Ökologische Charakterisierung

  • Laubwald, Laubmischwald
  • Offene Landschaft mit Hecken, Feldgehölzen, Waldsäumen, Alleen

Management


Beurteilung

Der Kenntnisstand ist trotz erheblicher Kenntniszuwächse in den letzten zwanzig Jahren immer noch als lückenhaft zu bezeichnen. Besonders zur Autökologie bestehen noch Kenntnisdefizite.

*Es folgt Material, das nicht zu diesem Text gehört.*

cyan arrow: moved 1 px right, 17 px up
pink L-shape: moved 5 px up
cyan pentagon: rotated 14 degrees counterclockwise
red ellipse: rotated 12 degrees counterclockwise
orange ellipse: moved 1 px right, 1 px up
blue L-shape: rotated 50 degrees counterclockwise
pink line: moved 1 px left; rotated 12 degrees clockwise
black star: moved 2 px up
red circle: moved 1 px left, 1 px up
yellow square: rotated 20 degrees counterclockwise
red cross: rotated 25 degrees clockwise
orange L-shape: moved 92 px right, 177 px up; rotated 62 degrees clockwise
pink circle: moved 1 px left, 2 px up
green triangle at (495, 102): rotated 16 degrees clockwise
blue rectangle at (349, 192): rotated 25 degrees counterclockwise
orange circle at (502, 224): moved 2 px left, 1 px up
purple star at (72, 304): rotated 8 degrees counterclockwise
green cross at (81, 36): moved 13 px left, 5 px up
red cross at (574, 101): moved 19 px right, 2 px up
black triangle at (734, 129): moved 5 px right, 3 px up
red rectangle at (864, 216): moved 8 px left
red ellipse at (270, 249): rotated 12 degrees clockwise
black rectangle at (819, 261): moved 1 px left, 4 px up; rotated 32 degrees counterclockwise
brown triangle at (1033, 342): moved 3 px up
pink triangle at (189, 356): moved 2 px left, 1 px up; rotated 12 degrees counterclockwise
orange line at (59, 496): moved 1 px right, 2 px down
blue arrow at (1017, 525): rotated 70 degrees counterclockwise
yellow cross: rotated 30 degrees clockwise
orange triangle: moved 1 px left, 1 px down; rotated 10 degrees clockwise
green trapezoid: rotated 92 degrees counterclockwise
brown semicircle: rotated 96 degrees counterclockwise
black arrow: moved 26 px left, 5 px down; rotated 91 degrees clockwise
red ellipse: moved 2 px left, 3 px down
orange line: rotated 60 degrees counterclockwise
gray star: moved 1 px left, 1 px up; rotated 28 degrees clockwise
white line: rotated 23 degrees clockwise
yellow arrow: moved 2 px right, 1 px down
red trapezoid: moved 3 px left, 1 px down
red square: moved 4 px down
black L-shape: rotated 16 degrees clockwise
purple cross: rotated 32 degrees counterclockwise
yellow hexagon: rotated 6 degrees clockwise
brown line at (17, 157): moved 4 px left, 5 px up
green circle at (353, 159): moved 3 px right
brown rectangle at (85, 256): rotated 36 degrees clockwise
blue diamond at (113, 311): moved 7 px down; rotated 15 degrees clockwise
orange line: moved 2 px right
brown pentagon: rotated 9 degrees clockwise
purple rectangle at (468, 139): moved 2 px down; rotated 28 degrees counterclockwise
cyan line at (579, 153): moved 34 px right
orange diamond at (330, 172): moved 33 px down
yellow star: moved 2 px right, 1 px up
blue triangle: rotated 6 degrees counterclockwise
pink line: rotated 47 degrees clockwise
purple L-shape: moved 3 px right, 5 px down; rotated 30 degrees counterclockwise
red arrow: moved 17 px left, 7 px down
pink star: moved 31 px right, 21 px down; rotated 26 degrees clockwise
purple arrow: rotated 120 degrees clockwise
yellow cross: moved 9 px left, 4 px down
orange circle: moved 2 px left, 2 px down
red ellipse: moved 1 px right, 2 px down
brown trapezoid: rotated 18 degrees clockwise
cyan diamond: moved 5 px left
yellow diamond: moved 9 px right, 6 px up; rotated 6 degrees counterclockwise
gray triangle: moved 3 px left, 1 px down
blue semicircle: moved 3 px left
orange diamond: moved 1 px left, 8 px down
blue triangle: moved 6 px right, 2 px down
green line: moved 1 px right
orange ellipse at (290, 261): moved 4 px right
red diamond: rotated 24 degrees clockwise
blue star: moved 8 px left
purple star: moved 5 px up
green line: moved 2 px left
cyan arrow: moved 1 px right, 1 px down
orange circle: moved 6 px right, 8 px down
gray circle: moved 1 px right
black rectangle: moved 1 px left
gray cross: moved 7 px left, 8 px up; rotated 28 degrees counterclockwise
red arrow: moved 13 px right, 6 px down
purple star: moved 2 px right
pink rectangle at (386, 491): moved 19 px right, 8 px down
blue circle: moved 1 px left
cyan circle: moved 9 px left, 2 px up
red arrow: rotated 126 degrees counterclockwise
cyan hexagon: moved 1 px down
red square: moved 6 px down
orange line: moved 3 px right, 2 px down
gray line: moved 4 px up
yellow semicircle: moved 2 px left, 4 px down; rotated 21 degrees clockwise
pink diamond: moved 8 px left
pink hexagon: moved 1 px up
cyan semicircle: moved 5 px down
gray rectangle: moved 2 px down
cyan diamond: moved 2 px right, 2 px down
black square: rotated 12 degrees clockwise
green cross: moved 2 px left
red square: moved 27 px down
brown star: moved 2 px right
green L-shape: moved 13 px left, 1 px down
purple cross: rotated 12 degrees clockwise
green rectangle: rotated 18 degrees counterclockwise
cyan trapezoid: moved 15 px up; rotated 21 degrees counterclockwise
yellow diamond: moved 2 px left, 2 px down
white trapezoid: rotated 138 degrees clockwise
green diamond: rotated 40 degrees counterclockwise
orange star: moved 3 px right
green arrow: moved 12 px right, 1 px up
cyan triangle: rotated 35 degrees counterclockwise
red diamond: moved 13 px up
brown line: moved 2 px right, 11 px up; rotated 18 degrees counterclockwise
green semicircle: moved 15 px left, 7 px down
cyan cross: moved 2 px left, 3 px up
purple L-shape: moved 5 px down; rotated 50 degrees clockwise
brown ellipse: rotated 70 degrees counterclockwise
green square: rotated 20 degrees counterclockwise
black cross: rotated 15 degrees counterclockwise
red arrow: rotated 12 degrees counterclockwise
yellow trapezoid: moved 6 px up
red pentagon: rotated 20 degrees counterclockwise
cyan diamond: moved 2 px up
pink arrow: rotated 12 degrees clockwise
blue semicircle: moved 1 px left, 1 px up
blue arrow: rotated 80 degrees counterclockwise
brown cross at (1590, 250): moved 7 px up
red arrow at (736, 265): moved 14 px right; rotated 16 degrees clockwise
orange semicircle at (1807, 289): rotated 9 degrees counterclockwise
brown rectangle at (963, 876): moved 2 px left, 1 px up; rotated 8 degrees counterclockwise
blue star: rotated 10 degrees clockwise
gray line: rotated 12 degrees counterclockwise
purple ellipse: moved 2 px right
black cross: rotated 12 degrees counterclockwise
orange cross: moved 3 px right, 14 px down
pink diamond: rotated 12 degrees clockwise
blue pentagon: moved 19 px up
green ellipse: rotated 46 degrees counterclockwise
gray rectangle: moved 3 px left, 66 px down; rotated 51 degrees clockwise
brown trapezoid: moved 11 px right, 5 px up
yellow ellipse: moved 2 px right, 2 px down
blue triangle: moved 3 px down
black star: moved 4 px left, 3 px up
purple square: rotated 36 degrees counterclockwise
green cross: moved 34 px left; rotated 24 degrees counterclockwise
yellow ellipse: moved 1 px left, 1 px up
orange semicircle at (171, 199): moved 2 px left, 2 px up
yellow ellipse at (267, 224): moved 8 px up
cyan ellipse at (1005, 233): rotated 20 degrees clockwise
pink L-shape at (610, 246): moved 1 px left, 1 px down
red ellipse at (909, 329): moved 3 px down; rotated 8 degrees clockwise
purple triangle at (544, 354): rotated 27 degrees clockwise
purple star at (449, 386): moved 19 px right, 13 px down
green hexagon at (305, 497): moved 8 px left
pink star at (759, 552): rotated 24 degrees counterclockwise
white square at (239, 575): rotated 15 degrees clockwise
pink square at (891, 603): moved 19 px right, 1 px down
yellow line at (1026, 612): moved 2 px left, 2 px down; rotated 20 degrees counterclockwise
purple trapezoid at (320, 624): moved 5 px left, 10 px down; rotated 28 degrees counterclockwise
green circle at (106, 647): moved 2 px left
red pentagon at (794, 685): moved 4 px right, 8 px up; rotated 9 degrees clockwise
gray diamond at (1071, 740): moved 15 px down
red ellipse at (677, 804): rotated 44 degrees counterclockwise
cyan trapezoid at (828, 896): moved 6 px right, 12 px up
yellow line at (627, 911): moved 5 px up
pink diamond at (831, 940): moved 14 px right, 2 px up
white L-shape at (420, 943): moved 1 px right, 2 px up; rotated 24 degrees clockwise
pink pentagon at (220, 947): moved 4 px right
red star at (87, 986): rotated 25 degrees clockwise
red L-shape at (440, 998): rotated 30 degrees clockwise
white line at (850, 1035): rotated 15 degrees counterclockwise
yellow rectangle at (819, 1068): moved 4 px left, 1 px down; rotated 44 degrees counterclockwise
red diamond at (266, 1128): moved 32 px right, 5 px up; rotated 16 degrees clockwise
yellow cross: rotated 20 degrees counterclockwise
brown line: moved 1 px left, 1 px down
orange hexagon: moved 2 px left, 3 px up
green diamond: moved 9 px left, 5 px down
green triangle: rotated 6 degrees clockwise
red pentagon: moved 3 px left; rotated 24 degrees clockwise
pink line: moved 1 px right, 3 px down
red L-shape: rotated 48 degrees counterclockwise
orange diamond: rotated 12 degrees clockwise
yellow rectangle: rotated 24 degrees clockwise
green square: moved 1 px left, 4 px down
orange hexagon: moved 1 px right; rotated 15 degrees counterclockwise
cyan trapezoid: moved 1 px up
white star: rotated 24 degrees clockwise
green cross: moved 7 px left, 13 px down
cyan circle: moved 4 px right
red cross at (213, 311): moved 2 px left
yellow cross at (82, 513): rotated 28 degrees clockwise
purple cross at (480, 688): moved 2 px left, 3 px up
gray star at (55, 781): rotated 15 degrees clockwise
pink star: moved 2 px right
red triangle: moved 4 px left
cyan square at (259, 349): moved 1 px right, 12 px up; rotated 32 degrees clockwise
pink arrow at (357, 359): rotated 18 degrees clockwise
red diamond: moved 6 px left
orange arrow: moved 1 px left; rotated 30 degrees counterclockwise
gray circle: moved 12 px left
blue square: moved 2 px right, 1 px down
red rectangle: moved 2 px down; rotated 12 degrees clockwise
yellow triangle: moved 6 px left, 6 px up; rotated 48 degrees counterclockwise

Handlungsbedarf aus Landessicht

  • Landes-TOP 50-Art für den Artenschutz/das Artenmanagement
  • Landesprioritäres Natura 2000-Schutzgut
  • Landeszielart des Biotopverbundes

Management

Erhalt alter Baumbestände (ausgewogene Pflegemaßnahmen unter Berücksichtigung der Baumstatik), Förderung von Eichenaufwuchs (heterogene Bestandskontinuität), Erhalt auch absterbender Bäume, Sicherstellung von Kohärenz alter Baumbestände auch durch vorausschauende Neuanpflanzung. Freistellung beschatteter Brutbäume und potentieller Brutbäume in Vorkommensgebieten.

Karte zur Schutzstrategie

Karte zur Schutzstrategie

Gefährdungen


An erster Stelle stehen Gefährdungen durch menschliche Eingriffe (Qualitätsminderung bestehender Populationen): Intensivierung der Holznutzung und Entfernung anbrüchiger Bäume, Wegesicherungspflicht (Gesetzes- und Interessenkonflikte), Intensivierung der Forstwirtschaft (Alterklassenforste), Absägen überhängender Äste im agrarisch genutzten Raum, Unterbrechung der Habitattradition, fehlende Pflege (Auflichtung) ehemals als Hutewälder genutzter Baumbestände. Beschattung von Brutbäumen. Devastierung alter Waldgebiete durch Bergbau.

Sonstiges


Literatur

AUDISOI, P., BRUSTEL, H., CARPENETO, G. M., COLETTI, G., MANCINI, E., PIATELLA, E., TRIZZINO, M., DUTTO, M. ANTONINI,G., & DE BIASE, A. (2007): Updating the taxonomy and distribution of the European Osmoderma, and strategies fpr their conservation (Coleoptera, Scarabaeidae, Cetoniinae). - Fragmenta entomologica 39 (2): 273-290, Roma. AUDISOI, P., BRUSTEL, H., CARPENETO, G. M., COLETTI, G., MANCINI, E., TRIZZINO, M., ANTONINI, G., & DE BIASE, A. (2009): Data on molecular taxonomy and genetic diversification of the European Hermit beetles, a species complex of endangered insects (Coleoptera: Scarabaeidae, Cetoniinae, Osmoderma). - Journal of Zoological Systematics and Evolutionary Research 47 (1): 88-95. RANIUS, T. & J. HEDIN (2001): The disperal rate of a beetle, Osmoderma eremita, living in tree hollows. - Oecologie 126 (3): 931-941. SCHAFFRATH, U. (2005): 4.9 * Osmoderma eremita (SCOPOLI, 1763) pp. 362-369. In: PETERSEN, B., ELLWANGER, G., BIEWALD, G., HAUKE, U., LUDWIG, G., PRETSCHER, P., SCHRÖDER, E. & SSYMANK, A. (Bearb.): Das europäische Schutzgebietssystem Natura 2000. Ökologie und Verbreitung von Arten der FFH-Richtlinie in Deutschland. Band 1: Pflanzen und Wirbellose.- Münster (Landwirtschaftsverlag) - Schriftenreihe für Landschaftspflege und Naturschutz 69 (1): 743 S. STEGNER, J. & STRZELCZYK, P. (2006): Der Juchtenkäfer (Osmoderma eremita) – eine prioritäre Art der FFH-Richtlinie, Handreichung für Naturschutz und Landschaftsplanung. – Eigenverlag VIDUSMEDIA GmbH: 43 S.